I always use Google to search all topics that I get interested. But it is so dissapointing that Google cannot list my personal webpage which I run at home. I did register my page manually using Google webmaster tool. I then used Yahoo to search, and you know what? it could find it!

Life is getting easier with these Protocols

In hardware, people used to use parallel bus to communicate to other peripherals or devices on the same board. This is costly and more difficult to debug. Now we have these I²C and 1-WIRE protocols. The I²C stands for Inter-IC protocol which requires only 2 lines to connect to other devices (and it is shared line). These two lines (SDA and SCLK) carry data and clock in serial form, similar to SPI. Unlike SPI which in many cases need SC (select chip) pin, the SDA line can be shared with more than one device, because it is half-duplex. The rate spans from 100 kHz to 400 kHz.

1-WIRE is another protocol invented by Dallas Semiconductor. It is slower than I2C, but requires only one line (besides ground) to communicate. The line even can carry power too.
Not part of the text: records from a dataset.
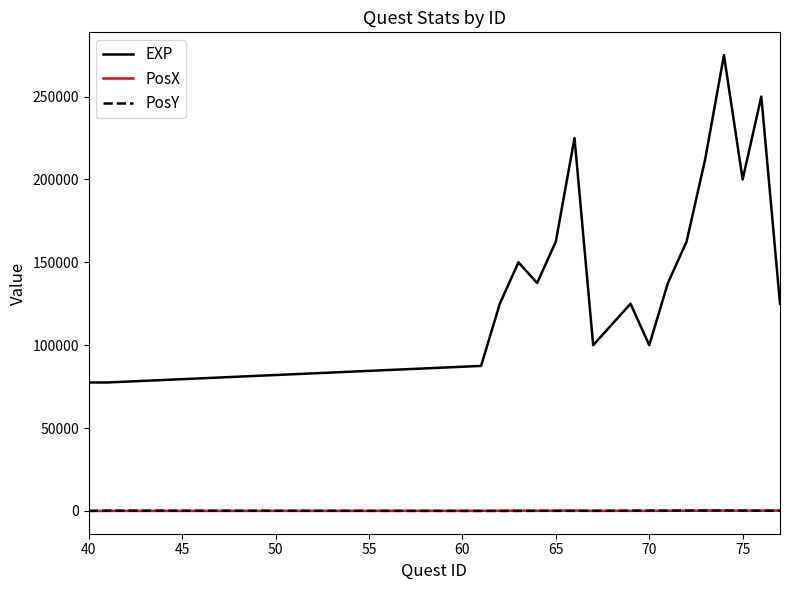

Count the PosX values in the range 50 to 150.

14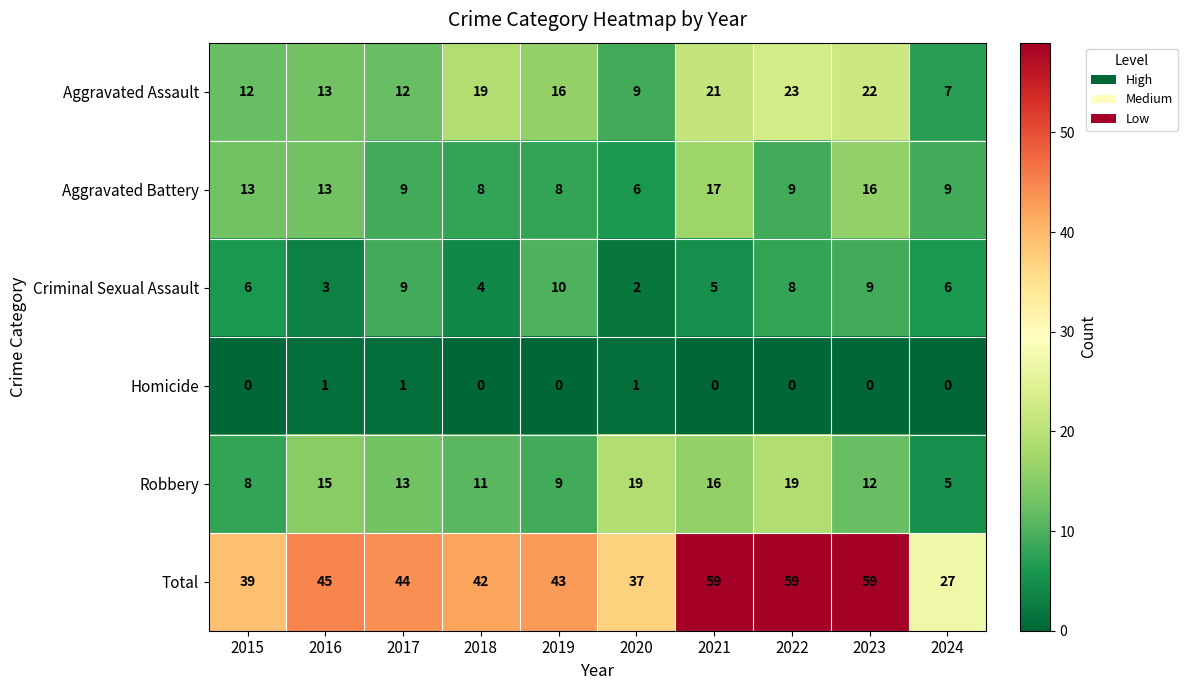

Count the number of categories in the chart.

10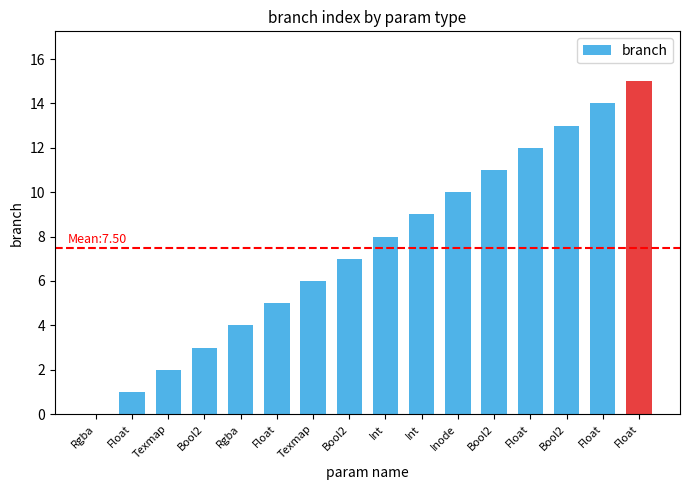

What is the sum of all values?

120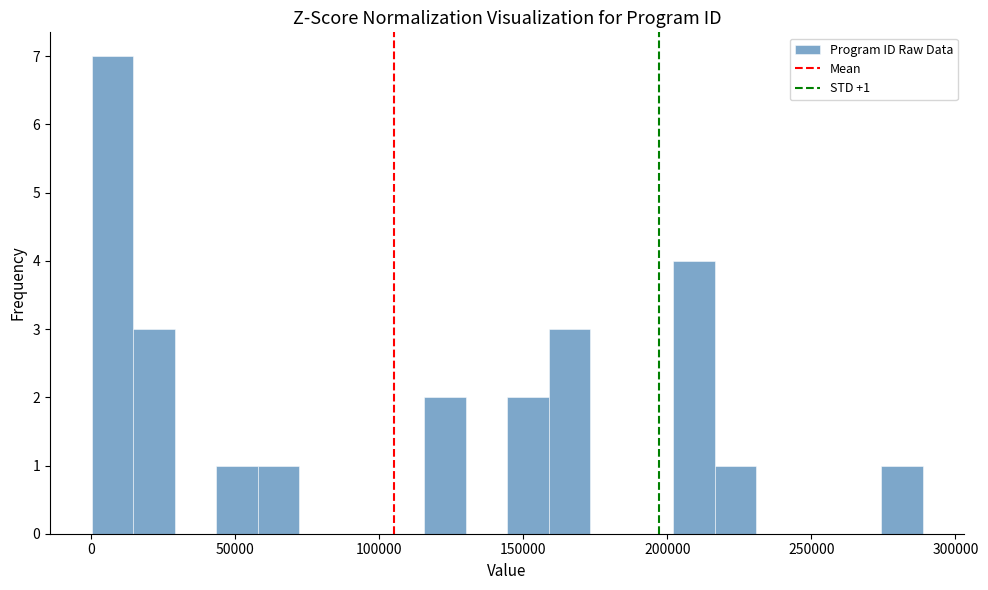

Around what value on the x-axis is the tallest bar? Give the approximate position of its centre, as read against the axis.

5000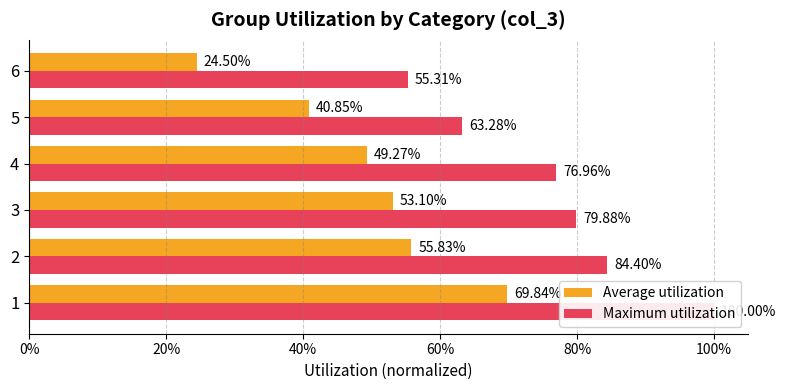

What is the average value of the Maximum utilization series?

0.8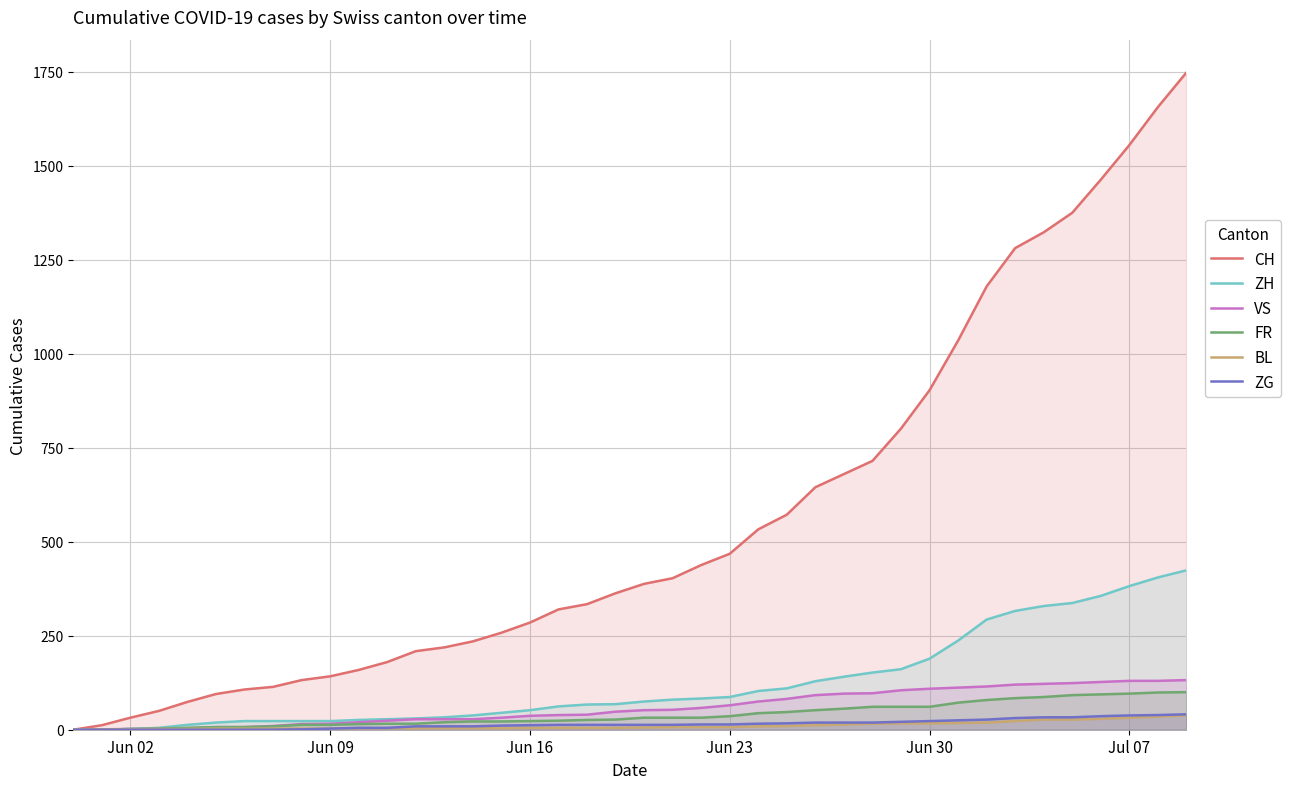

Where is CH nearest to the value 874?

Jun 30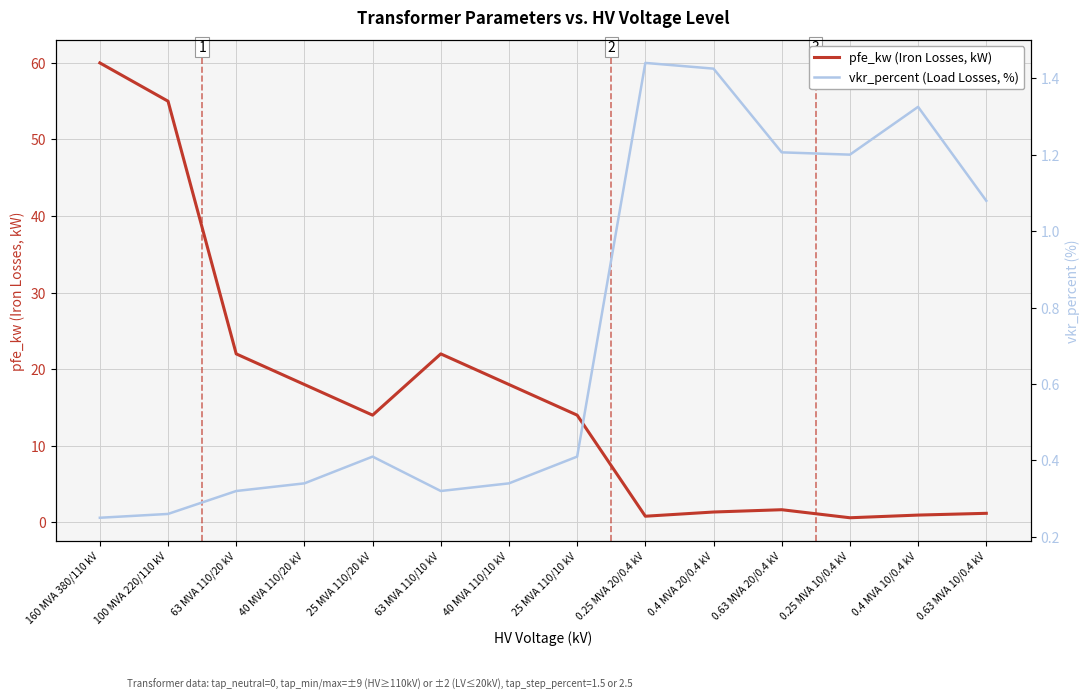

Which series has the largest range (max minus min)?

pfe_kw (Iron Losses, kW)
Another protocol is the popular USB. The newer is USB 2.0. It is standardized by IEEE with name IEEE 1284 This bus can also carry power and the speed is much higher than the two above. The speed can go upto 480 MBps (raw bits). The speed of USB 1.0 is 12 Mbps. From programming perspective, it is more diffcult to program than the other two. The protocol is mostly used in the PC world (including Apple Mac OS and Linux).

Firewire is also a good protocol, but seems is now not as popular as USB. Actually, Firewire (known also as I.LINK or IEEE 1394) was the first protocol that passed 100 Mbps rate.

Going down to internal microprocessor, there is HyperTransport from AMD and FrontSide Bus (FSB) from Intel. These protocols mostly used to communicate among modules in the same chip.

There are many other protocols, but seem they are not as popular as the above.